The church should always have open doors, but I’ve had two battles over this.
In one church we replaced the heat and air conditioning system, but never seemed to get the right temperature. We had an energy audit and the tech suggested our rear parking lot door was so large and stayed open so much that we lost a lot of conditioned air.
Our building and property team agreed to add an interior door as an air lock. It was glass and very attractive. One day a member of the committee came to put kick-down door stops on the new door.
“What’s this?” I asked, hopefully kindly.
He explained that chairman Bob thought we needed to prop the door open “until everyone left.” Later I talked with Bob, and we disagreed. I suggested that the whole idea was to “trap” the good air and make it harder to lose, and that no one propped doors open at home “until everyone left.” To no avail. Most Sundays the interior door stayed propped open after Elvis and everybody had left the building.
This was true in another place, too, where I’d drive past the church after lunch and see the doors propped open, “air conditioning the city” as I frequently said dripping sarcasm. It became one of my pastoral duties to stop and close the doors.
So far in my present church we’ve remained stopper-less! I think now I’ve learned what would happen if we had door stops.

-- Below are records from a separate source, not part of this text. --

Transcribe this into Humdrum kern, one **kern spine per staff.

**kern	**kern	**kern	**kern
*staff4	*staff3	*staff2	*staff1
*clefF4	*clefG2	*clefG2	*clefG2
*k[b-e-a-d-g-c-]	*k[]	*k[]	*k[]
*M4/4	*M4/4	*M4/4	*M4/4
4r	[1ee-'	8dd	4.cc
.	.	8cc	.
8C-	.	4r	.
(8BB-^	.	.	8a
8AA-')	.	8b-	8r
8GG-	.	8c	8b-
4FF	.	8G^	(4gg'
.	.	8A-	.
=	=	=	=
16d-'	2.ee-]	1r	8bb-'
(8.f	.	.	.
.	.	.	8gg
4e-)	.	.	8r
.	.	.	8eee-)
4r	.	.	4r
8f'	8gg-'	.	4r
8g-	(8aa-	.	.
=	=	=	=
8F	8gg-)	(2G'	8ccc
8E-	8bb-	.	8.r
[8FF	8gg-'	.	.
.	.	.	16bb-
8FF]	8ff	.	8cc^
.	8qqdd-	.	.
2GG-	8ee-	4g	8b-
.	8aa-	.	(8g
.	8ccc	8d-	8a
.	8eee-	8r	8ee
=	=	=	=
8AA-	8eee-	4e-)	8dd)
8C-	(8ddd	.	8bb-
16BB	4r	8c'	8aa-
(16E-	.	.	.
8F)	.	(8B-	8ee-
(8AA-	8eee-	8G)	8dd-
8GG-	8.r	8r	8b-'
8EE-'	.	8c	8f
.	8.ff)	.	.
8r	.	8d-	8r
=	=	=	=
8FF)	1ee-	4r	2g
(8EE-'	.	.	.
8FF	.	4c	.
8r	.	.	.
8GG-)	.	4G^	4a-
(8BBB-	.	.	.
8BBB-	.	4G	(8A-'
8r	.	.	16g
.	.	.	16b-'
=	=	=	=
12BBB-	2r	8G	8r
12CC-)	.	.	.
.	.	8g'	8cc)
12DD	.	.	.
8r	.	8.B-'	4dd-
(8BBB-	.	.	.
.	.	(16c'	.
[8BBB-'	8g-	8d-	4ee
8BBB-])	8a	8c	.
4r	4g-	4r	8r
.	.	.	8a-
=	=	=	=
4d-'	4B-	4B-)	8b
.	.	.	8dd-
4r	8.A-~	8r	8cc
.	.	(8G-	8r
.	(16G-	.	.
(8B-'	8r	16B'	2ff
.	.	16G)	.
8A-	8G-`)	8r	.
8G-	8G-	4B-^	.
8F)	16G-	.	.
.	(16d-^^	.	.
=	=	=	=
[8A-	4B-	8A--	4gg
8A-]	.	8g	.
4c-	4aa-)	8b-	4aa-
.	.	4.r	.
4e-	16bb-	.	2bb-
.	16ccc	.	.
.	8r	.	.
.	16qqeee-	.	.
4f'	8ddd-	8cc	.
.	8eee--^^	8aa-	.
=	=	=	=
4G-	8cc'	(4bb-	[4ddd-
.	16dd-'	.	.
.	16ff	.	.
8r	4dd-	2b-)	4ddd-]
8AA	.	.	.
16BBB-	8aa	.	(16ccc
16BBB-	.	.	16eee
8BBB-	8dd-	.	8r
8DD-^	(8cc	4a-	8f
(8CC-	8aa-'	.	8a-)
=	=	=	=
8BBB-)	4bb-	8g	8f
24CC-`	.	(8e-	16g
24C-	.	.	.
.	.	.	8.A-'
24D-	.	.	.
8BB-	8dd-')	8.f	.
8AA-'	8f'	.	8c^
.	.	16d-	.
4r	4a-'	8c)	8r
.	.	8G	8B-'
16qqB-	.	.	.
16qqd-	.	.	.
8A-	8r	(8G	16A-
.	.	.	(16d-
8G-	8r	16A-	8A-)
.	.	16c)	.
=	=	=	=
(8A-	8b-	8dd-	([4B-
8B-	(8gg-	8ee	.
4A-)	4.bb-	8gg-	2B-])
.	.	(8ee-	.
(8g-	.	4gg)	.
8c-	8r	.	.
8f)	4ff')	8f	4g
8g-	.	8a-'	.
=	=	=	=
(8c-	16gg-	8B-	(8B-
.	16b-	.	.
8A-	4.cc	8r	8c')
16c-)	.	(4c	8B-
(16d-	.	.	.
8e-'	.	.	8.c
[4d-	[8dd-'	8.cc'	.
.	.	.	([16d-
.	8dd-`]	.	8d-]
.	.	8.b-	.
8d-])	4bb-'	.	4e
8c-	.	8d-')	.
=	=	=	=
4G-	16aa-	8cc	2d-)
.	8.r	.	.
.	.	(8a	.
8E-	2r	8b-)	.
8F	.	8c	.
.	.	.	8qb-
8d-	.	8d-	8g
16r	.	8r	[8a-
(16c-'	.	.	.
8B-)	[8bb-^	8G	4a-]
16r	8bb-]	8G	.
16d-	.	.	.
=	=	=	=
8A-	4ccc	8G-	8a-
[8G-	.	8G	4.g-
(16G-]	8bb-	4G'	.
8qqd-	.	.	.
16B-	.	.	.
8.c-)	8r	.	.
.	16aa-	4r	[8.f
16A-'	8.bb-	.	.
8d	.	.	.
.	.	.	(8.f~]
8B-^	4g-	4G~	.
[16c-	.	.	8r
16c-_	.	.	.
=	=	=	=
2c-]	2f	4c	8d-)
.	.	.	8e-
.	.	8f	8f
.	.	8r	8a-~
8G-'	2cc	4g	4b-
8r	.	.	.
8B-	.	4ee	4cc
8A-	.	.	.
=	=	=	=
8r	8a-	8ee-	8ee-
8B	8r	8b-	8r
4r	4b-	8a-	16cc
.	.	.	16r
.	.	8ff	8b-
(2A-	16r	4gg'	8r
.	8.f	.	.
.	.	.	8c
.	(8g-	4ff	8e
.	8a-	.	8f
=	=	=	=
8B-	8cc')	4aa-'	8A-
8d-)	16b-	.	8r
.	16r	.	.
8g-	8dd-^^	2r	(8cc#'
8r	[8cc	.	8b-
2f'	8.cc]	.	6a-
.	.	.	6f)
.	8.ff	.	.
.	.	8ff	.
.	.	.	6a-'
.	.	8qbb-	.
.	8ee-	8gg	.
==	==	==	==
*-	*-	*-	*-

But in a larger sense, churches need to have open doors as the church in Philadelphia was labeled in the third chapter of Revelation.
Part of our shameful past is that many of us know churches where people with different ethnicities weren’t welcomed.
I remember a deeply spiritual lady who came to chew on me one Monday morning after some international students from a local college came to worship with us. She was distraught and asked me who invited them. Honestly, I’d not met them before but told her what an honor they came to hear the word of God. She didn’t agree.
Alas, we all have blind spots in our faith lives.
Nowadays we sometimes hear from people in the so-called SOGI community whether they’d be welcomed in our churches. Though we hold to different biblical instruction, I regret that we believers may come across as hateful and judgmental. Of course, everybody should be welcomed to worship God and hear his word. If we started checking people out at the door as to their background and beliefs, we’d probably end up with far fewer folk on Sunday.
I think our default position is to love people. We can work out the details later.